In a second phase, we will use this knowledge to design memory allocation mechanisms. To begin with, we will propose "optimal" allocation policies: assuming that everything is known in advance, how can we place and/or move data structures in memory so as to optimally improve execution performance. For instance, if one allocation

site only produces short-lived objects then it is best to allocated them in RAM. Conversely, "cold" data structures could be placed in denser STTRAM, etc.
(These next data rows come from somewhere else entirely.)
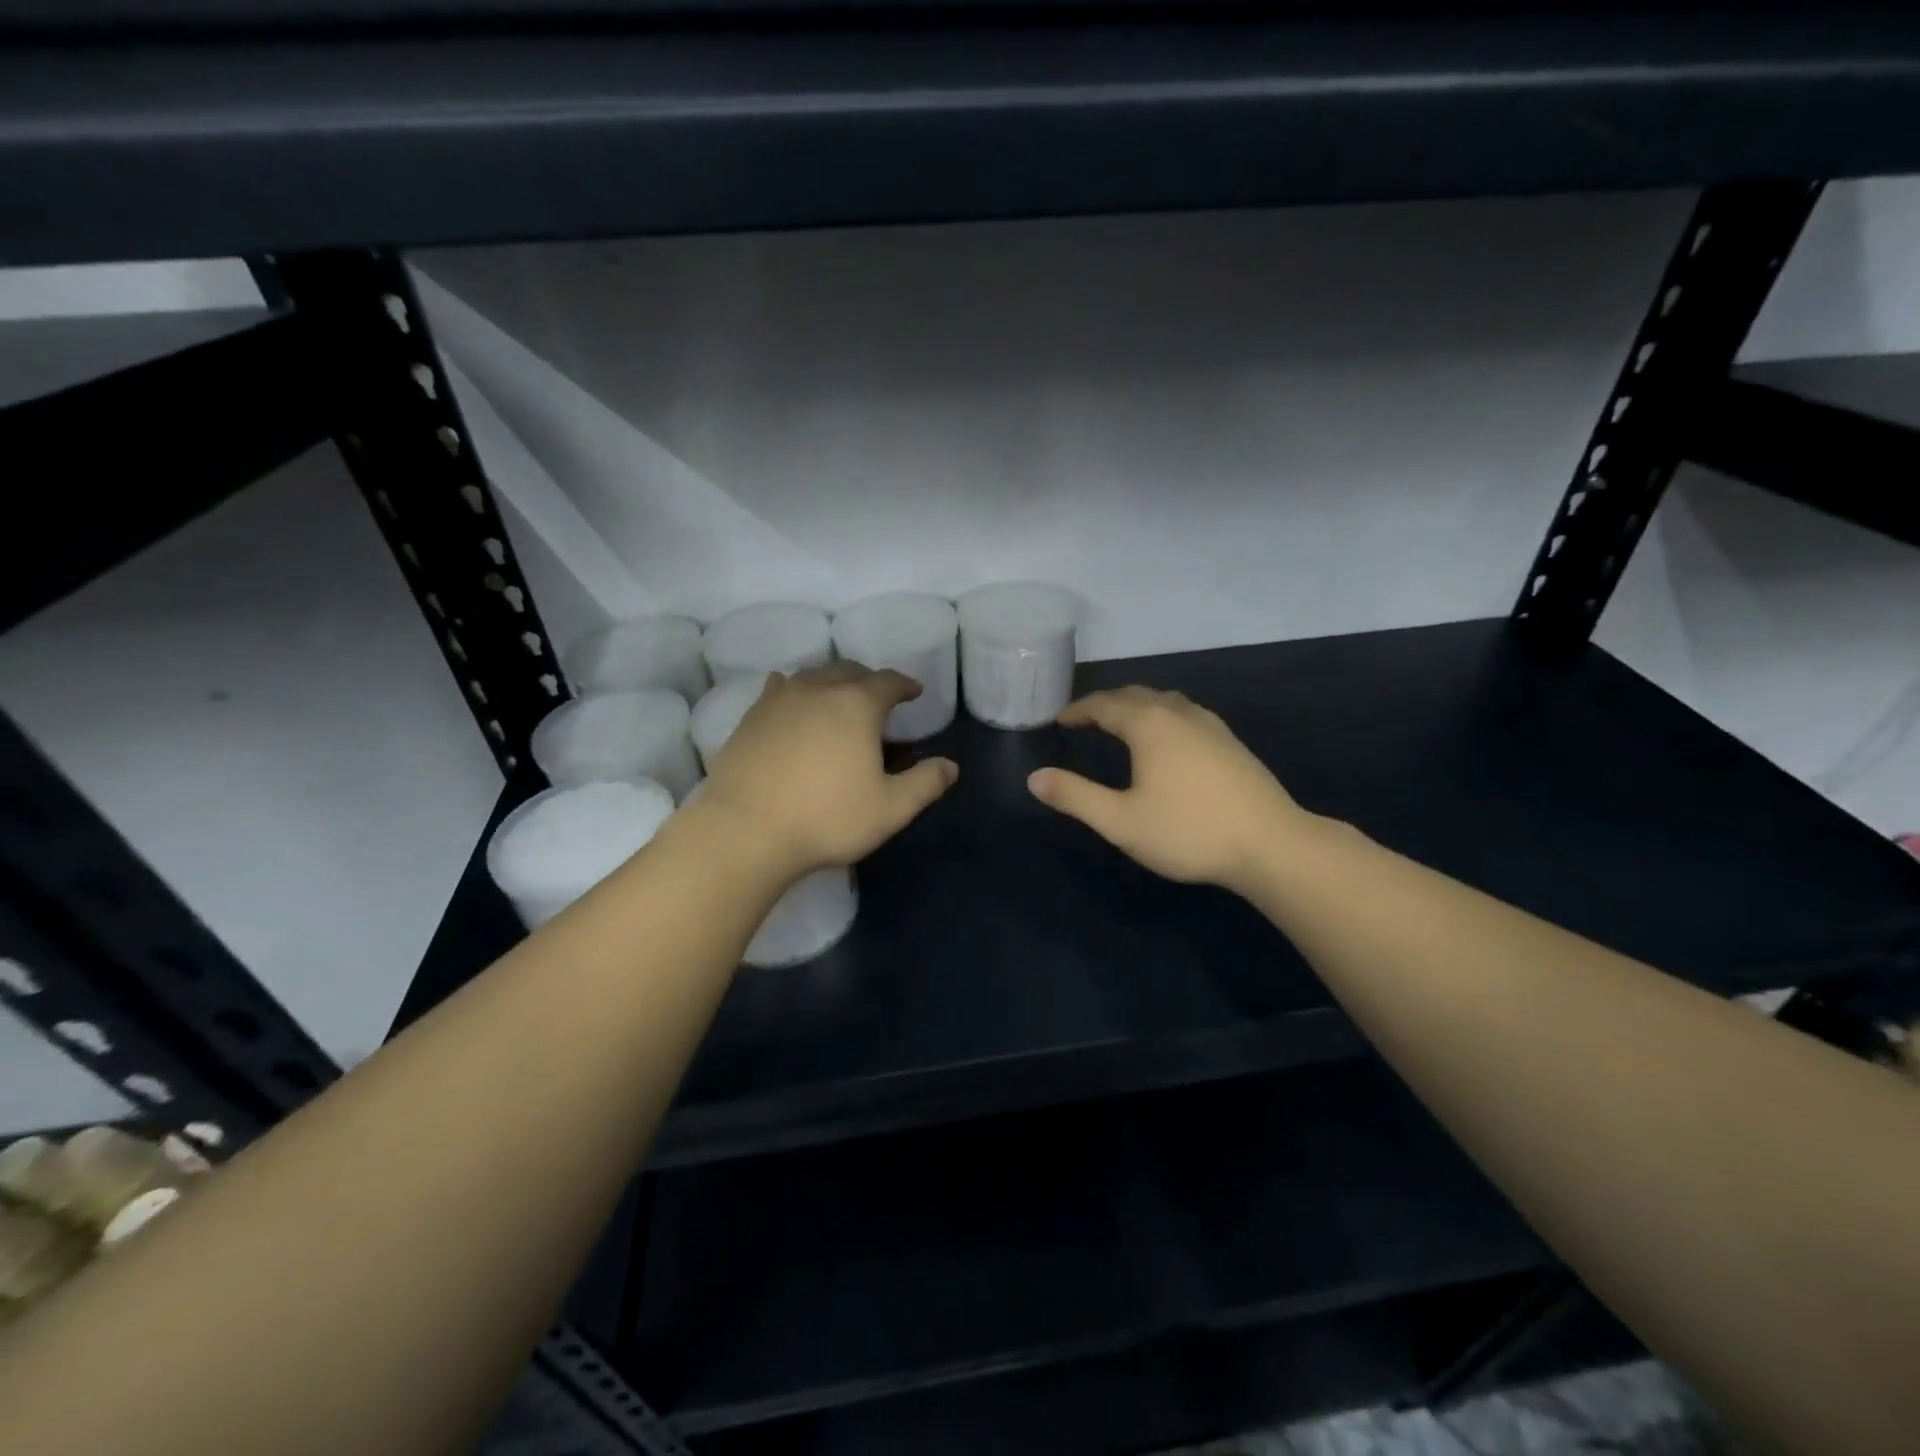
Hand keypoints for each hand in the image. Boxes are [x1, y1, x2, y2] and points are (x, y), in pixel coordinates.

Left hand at [697, 664, 957, 876]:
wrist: (746, 830)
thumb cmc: (827, 818)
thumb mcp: (890, 809)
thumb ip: (925, 784)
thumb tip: (950, 766)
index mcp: (857, 705)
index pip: (888, 681)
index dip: (904, 685)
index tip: (913, 692)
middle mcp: (818, 690)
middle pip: (849, 670)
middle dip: (869, 679)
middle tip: (878, 697)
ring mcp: (780, 700)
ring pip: (812, 676)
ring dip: (832, 682)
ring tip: (839, 699)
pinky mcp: (751, 717)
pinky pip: (778, 689)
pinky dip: (794, 690)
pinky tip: (792, 700)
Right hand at [1028, 686, 1310, 893]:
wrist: (1271, 845)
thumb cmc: (1188, 831)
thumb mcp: (1120, 821)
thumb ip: (1075, 797)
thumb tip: (1035, 778)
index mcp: (1149, 724)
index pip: (1104, 704)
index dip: (1078, 710)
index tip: (1059, 720)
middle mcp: (1179, 713)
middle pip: (1136, 695)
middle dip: (1106, 704)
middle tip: (1085, 720)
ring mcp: (1211, 725)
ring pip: (1165, 702)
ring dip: (1137, 707)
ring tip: (1121, 725)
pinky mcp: (1231, 742)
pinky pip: (1185, 714)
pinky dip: (1162, 717)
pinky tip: (1167, 741)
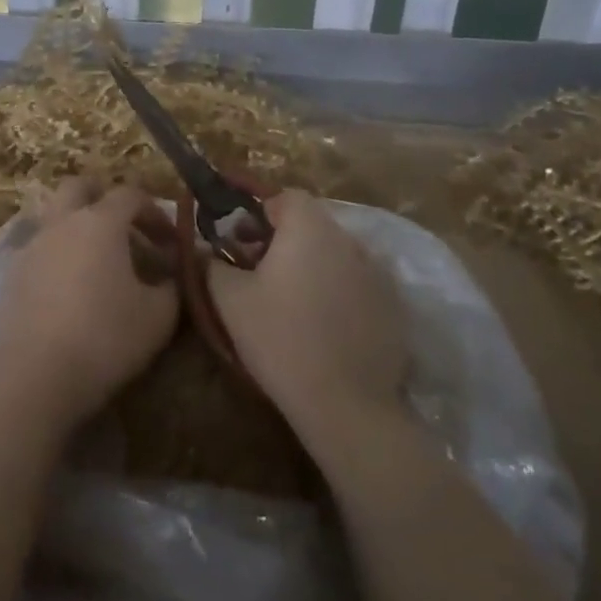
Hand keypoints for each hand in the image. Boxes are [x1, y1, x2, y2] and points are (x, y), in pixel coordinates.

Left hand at [0, 178, 177, 432]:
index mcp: (100, 222)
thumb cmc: (105, 338)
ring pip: (54, 216)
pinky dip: (57, 256)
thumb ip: (174, 285)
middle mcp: (62, 223)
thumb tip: (177, 271)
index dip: (155, 212)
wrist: (34, 377)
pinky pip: (38, 249)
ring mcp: (31, 247)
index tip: (171, 241)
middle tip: (125, 226)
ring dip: (77, 226)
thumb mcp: (158, 316)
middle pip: (79, 187)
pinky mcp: (11, 276)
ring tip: (97, 261)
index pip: (131, 195)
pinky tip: (69, 288)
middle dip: (103, 197)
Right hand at [208, 191, 407, 460]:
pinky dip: (339, 291)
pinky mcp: (393, 305)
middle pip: (312, 224)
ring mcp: (377, 272)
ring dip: (313, 264)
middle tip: (259, 271)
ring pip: (336, 253)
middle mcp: (349, 239)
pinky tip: (323, 326)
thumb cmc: (280, 339)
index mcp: (310, 227)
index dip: (260, 212)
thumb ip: (213, 263)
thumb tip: (206, 250)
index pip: (286, 197)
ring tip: (291, 301)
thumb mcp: (230, 299)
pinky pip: (358, 283)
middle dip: (284, 239)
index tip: (241, 241)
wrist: (345, 404)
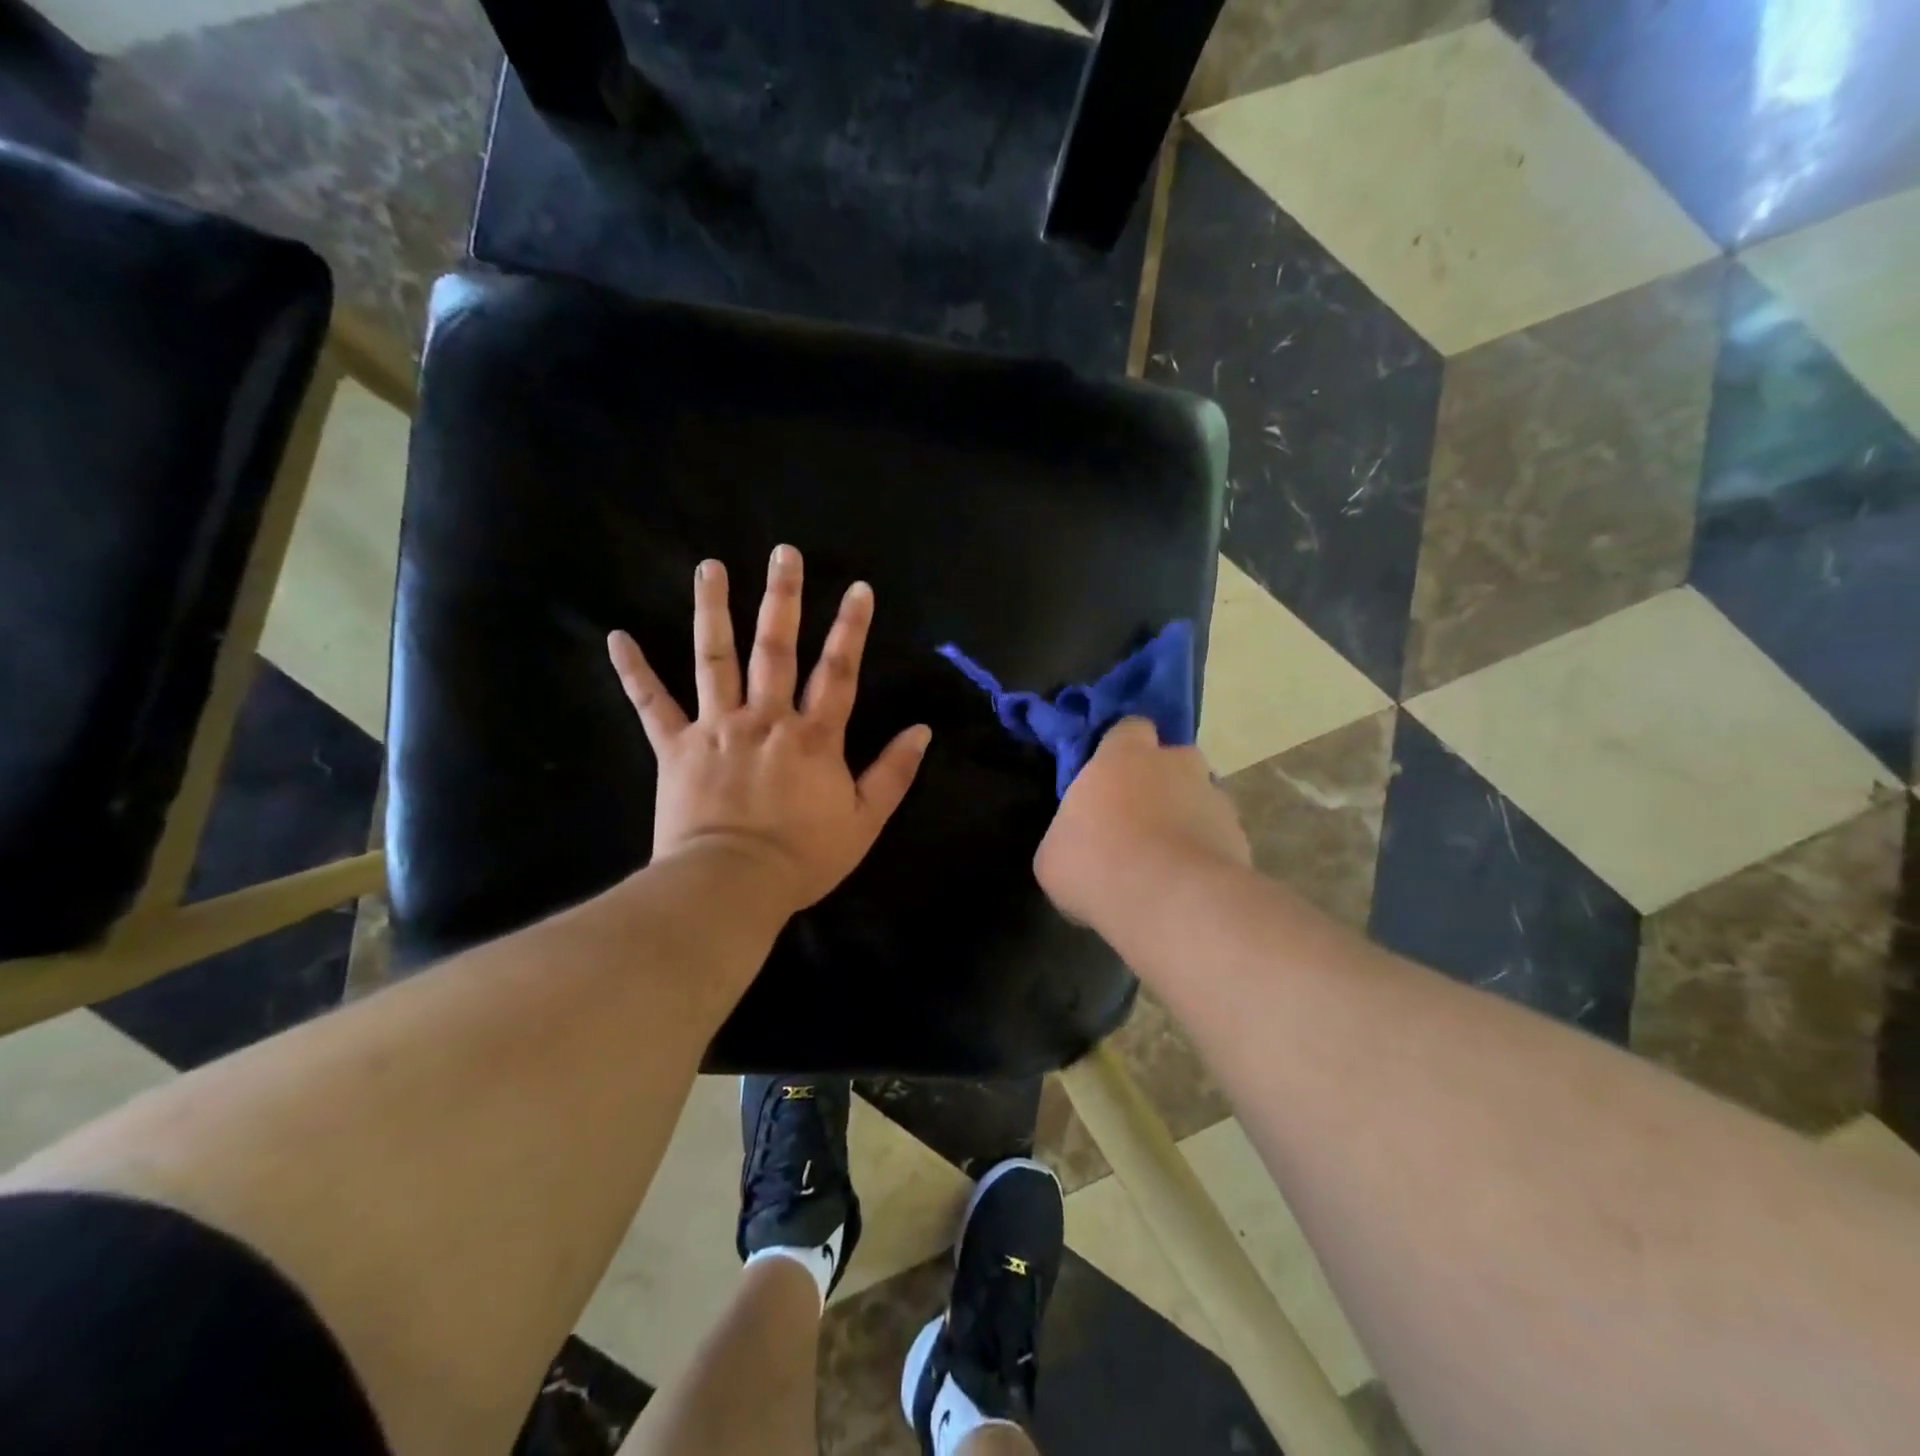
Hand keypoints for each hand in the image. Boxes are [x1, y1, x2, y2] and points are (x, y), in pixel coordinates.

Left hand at [607, 545, 931, 915]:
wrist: (732, 885)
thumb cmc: (804, 857)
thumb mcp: (864, 821)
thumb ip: (893, 773)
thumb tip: (922, 731)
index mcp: (813, 736)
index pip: (839, 672)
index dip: (851, 629)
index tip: (858, 588)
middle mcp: (766, 719)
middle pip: (776, 649)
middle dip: (782, 599)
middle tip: (782, 553)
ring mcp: (717, 728)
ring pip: (714, 660)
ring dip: (712, 612)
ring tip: (709, 568)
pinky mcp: (676, 748)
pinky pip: (652, 705)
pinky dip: (634, 672)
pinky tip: (617, 637)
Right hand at [1034, 717, 1249, 928]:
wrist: (1171, 902)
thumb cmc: (1096, 864)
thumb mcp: (1054, 854)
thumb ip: (1069, 834)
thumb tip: (1076, 844)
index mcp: (1123, 756)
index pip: (1129, 728)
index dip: (1122, 748)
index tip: (1109, 774)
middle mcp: (1176, 764)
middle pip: (1172, 760)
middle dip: (1160, 781)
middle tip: (1138, 818)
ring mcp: (1214, 799)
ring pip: (1199, 798)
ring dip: (1185, 818)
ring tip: (1165, 859)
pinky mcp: (1239, 836)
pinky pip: (1217, 837)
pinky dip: (1204, 853)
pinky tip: (1186, 885)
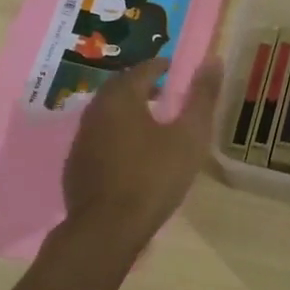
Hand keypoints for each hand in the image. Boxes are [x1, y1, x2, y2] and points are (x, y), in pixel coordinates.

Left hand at [60, 57, 223, 249]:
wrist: (106, 229)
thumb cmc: (153, 178)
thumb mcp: (189, 137)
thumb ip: (202, 97)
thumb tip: (214, 60)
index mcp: (122, 98)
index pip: (141, 70)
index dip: (159, 66)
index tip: (172, 68)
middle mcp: (96, 111)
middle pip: (118, 87)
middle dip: (140, 84)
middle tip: (161, 91)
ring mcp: (81, 138)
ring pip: (105, 112)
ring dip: (126, 109)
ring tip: (148, 119)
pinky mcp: (75, 164)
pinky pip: (98, 136)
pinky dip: (114, 132)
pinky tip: (128, 151)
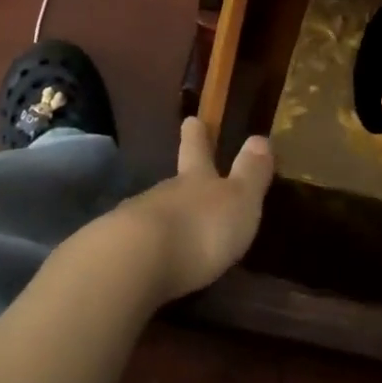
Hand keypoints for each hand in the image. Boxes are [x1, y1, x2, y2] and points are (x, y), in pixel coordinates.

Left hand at [115, 117, 273, 301]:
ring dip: (167, 219)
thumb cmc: (199, 227)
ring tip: (179, 234)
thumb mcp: (239, 200)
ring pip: (155, 212)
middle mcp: (165, 193)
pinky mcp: (120, 252)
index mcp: (196, 179)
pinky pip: (140, 245)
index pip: (197, 149)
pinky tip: (155, 262)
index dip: (197, 135)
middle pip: (174, 181)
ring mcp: (138, 221)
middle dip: (182, 181)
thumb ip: (251, 172)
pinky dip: (150, 249)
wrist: (136, 261)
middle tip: (185, 176)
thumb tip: (260, 138)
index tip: (191, 120)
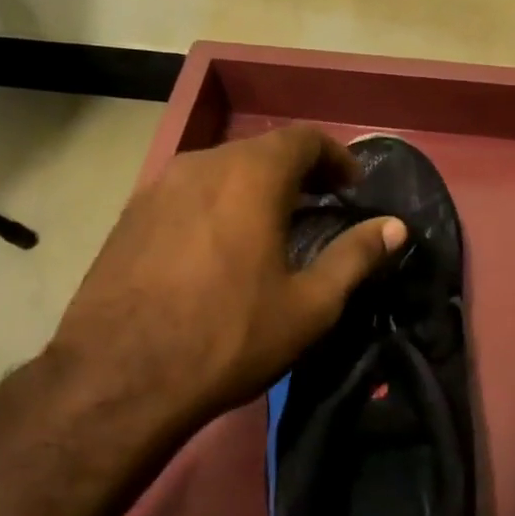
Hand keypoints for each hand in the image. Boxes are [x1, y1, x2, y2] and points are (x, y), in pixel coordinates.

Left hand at [48, 125, 405, 429]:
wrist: (119, 377)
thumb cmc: (229, 337)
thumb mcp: (309, 305)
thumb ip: (356, 256)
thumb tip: (395, 227)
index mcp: (250, 176)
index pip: (303, 138)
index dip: (336, 157)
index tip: (352, 188)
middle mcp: (200, 165)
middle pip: (260, 150)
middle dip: (297, 173)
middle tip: (319, 208)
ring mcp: (157, 188)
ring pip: (220, 171)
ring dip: (253, 189)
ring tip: (271, 229)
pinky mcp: (129, 217)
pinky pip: (187, 195)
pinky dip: (216, 206)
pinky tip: (218, 250)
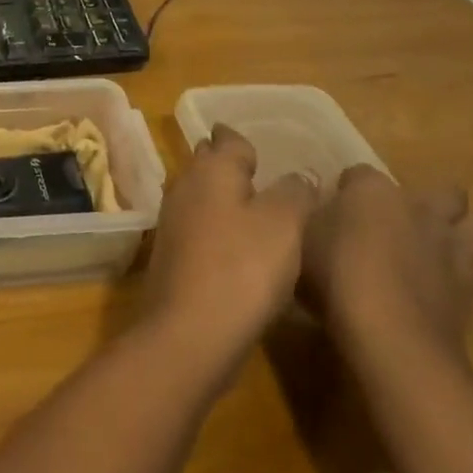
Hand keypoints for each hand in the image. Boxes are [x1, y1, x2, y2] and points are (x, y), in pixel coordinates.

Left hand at [140, 124, 317, 384]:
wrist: (189, 333)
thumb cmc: (243, 268)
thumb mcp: (285, 224)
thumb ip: (295, 192)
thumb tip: (300, 174)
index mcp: (212, 169)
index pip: (228, 139)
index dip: (245, 142)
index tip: (262, 150)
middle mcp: (186, 186)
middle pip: (208, 164)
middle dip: (229, 165)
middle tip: (260, 175)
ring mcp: (173, 222)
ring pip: (201, 197)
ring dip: (223, 199)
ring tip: (255, 212)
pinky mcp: (172, 257)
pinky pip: (198, 229)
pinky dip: (216, 230)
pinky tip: (237, 250)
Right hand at [301, 165, 472, 359]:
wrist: (390, 333)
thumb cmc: (337, 276)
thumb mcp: (302, 239)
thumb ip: (313, 216)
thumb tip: (317, 204)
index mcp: (373, 191)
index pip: (360, 173)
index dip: (350, 188)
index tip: (338, 206)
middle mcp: (420, 209)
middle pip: (445, 192)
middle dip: (433, 201)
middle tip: (407, 221)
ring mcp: (453, 247)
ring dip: (467, 232)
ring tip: (446, 246)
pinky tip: (458, 281)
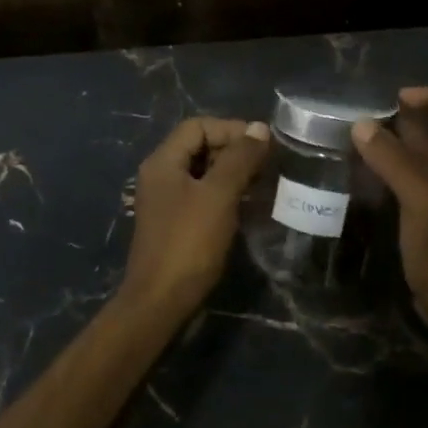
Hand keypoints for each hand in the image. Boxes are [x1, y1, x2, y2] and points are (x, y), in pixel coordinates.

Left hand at [119, 117, 270, 322]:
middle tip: (266, 165)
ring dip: (232, 173)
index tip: (262, 145)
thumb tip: (259, 128)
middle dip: (234, 150)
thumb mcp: (219, 195)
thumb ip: (239, 159)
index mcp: (163, 162)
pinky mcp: (175, 224)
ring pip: (203, 173)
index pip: (198, 126)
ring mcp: (166, 202)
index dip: (231, 129)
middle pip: (199, 147)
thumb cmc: (189, 243)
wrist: (160, 301)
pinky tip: (246, 206)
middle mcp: (160, 176)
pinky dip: (225, 194)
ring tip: (262, 184)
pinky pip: (202, 196)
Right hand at [353, 88, 427, 337]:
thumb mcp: (420, 199)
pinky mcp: (425, 217)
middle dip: (402, 119)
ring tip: (355, 143)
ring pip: (416, 157)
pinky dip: (386, 174)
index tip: (395, 98)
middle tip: (363, 119)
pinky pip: (406, 184)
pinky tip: (362, 178)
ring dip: (390, 146)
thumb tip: (362, 124)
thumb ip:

Of course, in real life the execution is not known in advance, so we have to resort to using heuristics. We will derive more practical allocation policies, which we will implement in a dynamic memory manager. The key challenge here is to identify what information is needed by our placement heuristics, and how we can collect this information at runtime without compromising execution performance. Typically, we will propose a solution in the form of "Performance Monitoring Counter" (PMC) modules to be added at certain locations within the architecture. We will then assess the performance benefits by comparing replaying the memory access traces on our model. If the gain is significant enough, the proposed changes will be considered for integration into the eVaderis reference architecture.

The third phase of the project aims at developing a more detailed system simulator, modeling not only the processor but also non-volatile memory features like access latency and of course, the proposed PMCs. This will serve for a global empirical validation of the contributions. The idea is to execute the same benchmark applications running on top of our OS (memory manager) and of the modified platform. In this thesis, we intend to work in simulation only for several reasons. First, because the target hardware platform is not available yet in silicon. Second and more important, we want to propose modifications to the architecture, codesigning the software and hardware components together. Simulation is thus the best approach to quickly explore the design space, assess the performance of the system, and validate our contributions.

## References

- [AAMS14] Fayçal Ait Aoudia, Kevin Marquet, and Guillaume Salagnac. "Incremental checkpointing of program state to NVRAM for transiently-powered systems". In *ReCoSoC 2014: 7th International Workshop on Reconfigurable Communication-centric Systems-on-Chip.* 2014.
- [BCGL11] Katelin Bailey, Luis Ceze, Steven D. Gribble, and Henry M. Levy. "Operating system implications of fast, cheap, non-volatile memory". In *HotOS 2011: 13th USENIX conference on Hot topics in Operating Systems*. 2011.
- [KKSM13] Emre Kultursay, Mahmut Kandemir, Anand Sivasubramaniam, and Onur Mutlu. "Evaluating STT-RAM as an energy-efficient main memory alternative". In *ISPASS'13: IEEE International Symposium on Performance Analysis of Systems and Software*. IEEE. 2013.
- [LBJ+16] Christophe Layer, Laurent Becker, Kotb Jabeur, Sylvain Claireux, Bernard Dieny, Guillaume Prenat, Gregory Di Pendina, Stephane Gros, Pierre Paoli, Virgile Javerliac, Fabrice Bernard-Granger, and Loic Decloedt. "Reducing System Power Consumption Using Check-Pointing on Nonvolatile Embedded Magnetic Random Access Memories". In ACM Journal on Emerging Technologies in Computing Systems (JETC) 12.4 (2016).
- [LJB+15] Christophe Layer, Kotb Jabeur, Laurent Becker, Bernard Dieny, Stephane Gros, Pierre Paoli, Virgile Javerliac, and Fabrice Bernard-Granger. "Hybrid STT/CMOS Design of an Interrupt based Instant On/Off Mechanism for Low-Power SoC". In *ISVLSI 2015: IEEE Computer Society Annual Symposium* on VLSI. 2015.
- [MV15] Sparsh Mittal and Jeffrey Vetter. "A Survey of Software Techniques for Using Non-Volatile Memories for Storage and Main Memory Systems". In *IEEE Transactions On Parallel And Distributing Systems* 27.5 (2015).
- [RL14] Benjamin Ransford and Brandon Lucia. "Nonvolatile Memory is a Broken Time Machine". In *MSPC* 2014: ACM SIGPLAN Workshop on Memory Systems Performance and Correctness. 2014.